Exercise aim
This exercise calls for the line with "Jacques Bosgiraud", the line with "وبينما كان سعد", and all lines between them in the material below, output exactly and with no other lines.

Data for review
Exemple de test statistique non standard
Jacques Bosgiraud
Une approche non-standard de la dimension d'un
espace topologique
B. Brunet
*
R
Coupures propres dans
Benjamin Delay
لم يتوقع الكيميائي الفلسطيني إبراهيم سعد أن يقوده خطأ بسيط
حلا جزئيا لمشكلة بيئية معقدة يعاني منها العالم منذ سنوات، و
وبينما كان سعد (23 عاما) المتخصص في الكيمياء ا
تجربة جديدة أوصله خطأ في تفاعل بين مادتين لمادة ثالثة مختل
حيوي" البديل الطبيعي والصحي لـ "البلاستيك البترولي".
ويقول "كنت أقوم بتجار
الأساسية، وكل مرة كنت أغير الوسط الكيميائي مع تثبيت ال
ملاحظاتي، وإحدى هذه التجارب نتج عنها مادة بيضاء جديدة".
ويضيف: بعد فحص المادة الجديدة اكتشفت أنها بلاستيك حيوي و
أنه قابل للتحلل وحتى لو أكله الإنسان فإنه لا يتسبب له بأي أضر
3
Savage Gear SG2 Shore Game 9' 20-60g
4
---
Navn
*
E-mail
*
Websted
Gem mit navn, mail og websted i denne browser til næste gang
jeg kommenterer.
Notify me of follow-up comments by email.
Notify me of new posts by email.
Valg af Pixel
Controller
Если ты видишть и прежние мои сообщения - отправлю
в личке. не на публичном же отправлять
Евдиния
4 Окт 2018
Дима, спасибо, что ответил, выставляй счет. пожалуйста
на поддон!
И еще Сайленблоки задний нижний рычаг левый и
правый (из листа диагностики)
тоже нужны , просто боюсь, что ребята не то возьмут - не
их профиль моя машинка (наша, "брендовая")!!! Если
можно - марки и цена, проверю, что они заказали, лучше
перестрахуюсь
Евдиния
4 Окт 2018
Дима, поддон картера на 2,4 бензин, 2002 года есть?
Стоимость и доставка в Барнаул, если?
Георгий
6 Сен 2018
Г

Exercise result
Jacques Bosgiraud
Une approche non-standard de la dimension d'un
espace topologique
B. Brunet
*
R
Coupures propres dans
Benjamin Delay
لم يتوقع الكيميائي الفلسطيني إبراهيم سعد أن يقوده خطأ بسيط
حلا جزئيا لمشكلة بيئية معقدة يعاني منها العالم منذ سنوات، و
وبينما كان سعد (23 عاما) المتخصص في الكيمياء ا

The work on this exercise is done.